— Problems to solve —
• 1. According to the passage about Dr. Arnold at Rugby, in what month and year did Arnold move to Rugby?
• 2. Edit the passage about Dr. Arnold at Rugby from "In 1827 the" up to and including "D.D. in 1828.", replacing "the eleventh hour" with "the last moment".

— Document text —

───

In 1827 the mastership of Rugby fell vacant, and he was urged to be a candidate for it. He hesitated, chiefly from doubt whether he should be free to make such changes as he might find necessary. This doubt removed, at the eleventh hour he sent in his name, and he was elected, chiefly on the strength of a letter from Dr. Hawkins, prophesying that if Mr. Arnold were appointed 'he would change the face of education all through the public schools of England.' In August 1828 he removed to Rugby, where he remained till his death in 1842. He became B.D, and D.D. in 1828.

The humble grammar school of Lawrence Sheriff had before this expanded into a prosperous public school, with ample funds and commodious buildings, including (what was not then usual) a chapel; but it was still, as compared with such foundations as Eton or Winchester, limited in numbers, without marked character or time-honoured traditions, and therefore all the better fitted for the hand of the reformer. And it was no doubt a time when reforms were needed in public schools; but, viewed by the light of the present day, there was nothing startling in those which were introduced by Dr. Arnold, nor was there anything recondite in his system. If, as is now acknowledged, he verified his friend's prediction by regenerating public school education in England, it was mainly by very simple means — by treating the boys with confidence, and by impressing upon them his own sense of the value of knowledge and the sacredness of duty: in short, it was by the force of his personal character, touched, according to his habitual prayer, by the 'spirit of power, and of love, and of a sound mind.'

As a teacher his aim was not so much to impart information as to awaken thought and stimulate industry. While insisting, somewhat sternly, on a careful preparation of the prescribed lesson, if any difficulty arose in connection with it, instead of giving the explanation at once, he would place himself, so to speak, by the side of his pupils and help them to find it for themselves. Though not what is called a finished scholar, he had a strong turn for philology in its wider aspects, and a rare power of terse and spirited translation; and the ever fresh delight which he took in his favourite authors, such as Homer and Thucydides, Cicero and Virgil, was in itself a lesson to his scholars. While maintaining the old pre-eminence of the classics its the best vehicle for the study of language — a study which seemed to him as if 'given for the very purpose of forming the human mind in youth' — he was the first to add mathematics, modern history, and modern languages to the ordinary school course. Into the classical lessons he put fresh life by constantly directing attention to the general questions, literary, moral, or historical, which they opened up; and perhaps nothing in his method of teaching was more remarkable than the manner in which he habitually made different parts of knowledge illustrate one another. The 'Divinity' lessons, apt in those days to be few and meagre, were with him very frequent, and always marked by special fulness of interest and a pecidiar reverence of tone and manner. In these, as well as in the lessons on modern history, it was impossible but that his own views should find some expression; but he made it quite clear to his hearers that they were not desired to accept those views, but to examine and think for themselves.

───

— Saved entries —

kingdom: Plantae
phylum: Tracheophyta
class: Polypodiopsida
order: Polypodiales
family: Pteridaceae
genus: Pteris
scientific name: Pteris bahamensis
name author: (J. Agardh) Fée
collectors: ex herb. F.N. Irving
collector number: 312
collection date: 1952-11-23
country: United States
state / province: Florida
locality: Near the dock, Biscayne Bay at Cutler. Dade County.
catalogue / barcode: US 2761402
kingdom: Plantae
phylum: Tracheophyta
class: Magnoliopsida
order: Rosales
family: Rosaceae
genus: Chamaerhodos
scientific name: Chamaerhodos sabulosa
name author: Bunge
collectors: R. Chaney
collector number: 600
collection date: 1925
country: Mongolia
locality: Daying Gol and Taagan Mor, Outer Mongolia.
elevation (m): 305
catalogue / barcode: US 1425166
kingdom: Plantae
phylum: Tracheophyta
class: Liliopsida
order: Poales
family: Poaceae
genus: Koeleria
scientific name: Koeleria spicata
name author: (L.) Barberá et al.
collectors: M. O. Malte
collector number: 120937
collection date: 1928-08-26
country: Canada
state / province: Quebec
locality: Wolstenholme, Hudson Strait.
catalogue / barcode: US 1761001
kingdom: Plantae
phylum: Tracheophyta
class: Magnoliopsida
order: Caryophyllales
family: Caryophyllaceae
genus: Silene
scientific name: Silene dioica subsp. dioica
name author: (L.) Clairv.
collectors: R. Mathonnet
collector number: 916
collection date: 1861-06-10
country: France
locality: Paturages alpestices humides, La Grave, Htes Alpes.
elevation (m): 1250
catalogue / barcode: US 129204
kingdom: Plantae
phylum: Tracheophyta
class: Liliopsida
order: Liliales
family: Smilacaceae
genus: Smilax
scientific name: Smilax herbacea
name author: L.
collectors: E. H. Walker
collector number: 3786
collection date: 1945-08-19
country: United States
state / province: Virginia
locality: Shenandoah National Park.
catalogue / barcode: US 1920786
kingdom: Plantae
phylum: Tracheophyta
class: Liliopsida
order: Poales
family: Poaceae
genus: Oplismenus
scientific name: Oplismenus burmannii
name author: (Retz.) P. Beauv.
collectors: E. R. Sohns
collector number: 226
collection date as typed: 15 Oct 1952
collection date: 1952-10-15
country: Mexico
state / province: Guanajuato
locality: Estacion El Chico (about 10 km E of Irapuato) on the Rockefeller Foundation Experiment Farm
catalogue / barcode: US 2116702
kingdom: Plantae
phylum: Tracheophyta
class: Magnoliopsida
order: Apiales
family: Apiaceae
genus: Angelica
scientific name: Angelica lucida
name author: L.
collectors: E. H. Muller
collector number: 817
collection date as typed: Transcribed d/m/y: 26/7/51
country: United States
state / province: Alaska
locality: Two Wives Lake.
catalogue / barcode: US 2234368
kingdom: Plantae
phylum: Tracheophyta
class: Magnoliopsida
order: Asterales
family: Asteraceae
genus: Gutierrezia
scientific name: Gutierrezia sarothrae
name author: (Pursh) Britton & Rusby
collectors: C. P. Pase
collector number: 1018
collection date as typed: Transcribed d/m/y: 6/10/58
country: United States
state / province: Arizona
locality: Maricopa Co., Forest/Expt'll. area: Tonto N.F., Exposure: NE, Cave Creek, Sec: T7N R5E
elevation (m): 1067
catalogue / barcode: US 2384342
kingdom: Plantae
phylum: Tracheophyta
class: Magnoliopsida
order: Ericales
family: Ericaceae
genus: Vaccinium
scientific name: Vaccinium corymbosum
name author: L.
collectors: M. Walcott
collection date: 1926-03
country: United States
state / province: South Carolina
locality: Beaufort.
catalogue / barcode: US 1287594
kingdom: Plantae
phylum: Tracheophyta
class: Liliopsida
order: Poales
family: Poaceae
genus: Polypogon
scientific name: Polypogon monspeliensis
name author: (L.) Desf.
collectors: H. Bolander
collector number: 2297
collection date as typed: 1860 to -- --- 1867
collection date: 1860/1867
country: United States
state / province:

───

— Task results —
• 1. August 1828

• 2.
In 1827 the mastership of Rugby fell vacant, and he was urged to be a candidate for it. He hesitated, chiefly from doubt whether he should be free to make such changes as he might find necessary. This doubt removed, at the last moment he sent in his name, and he was elected, chiefly on the strength of a letter from Dr. Hawkins, prophesying that if Mr. Arnold were appointed 'he would change the face of education all through the public schools of England.' In August 1828 he removed to Rugby, where he remained till his death in 1842. He became B.D, and D.D. in 1828.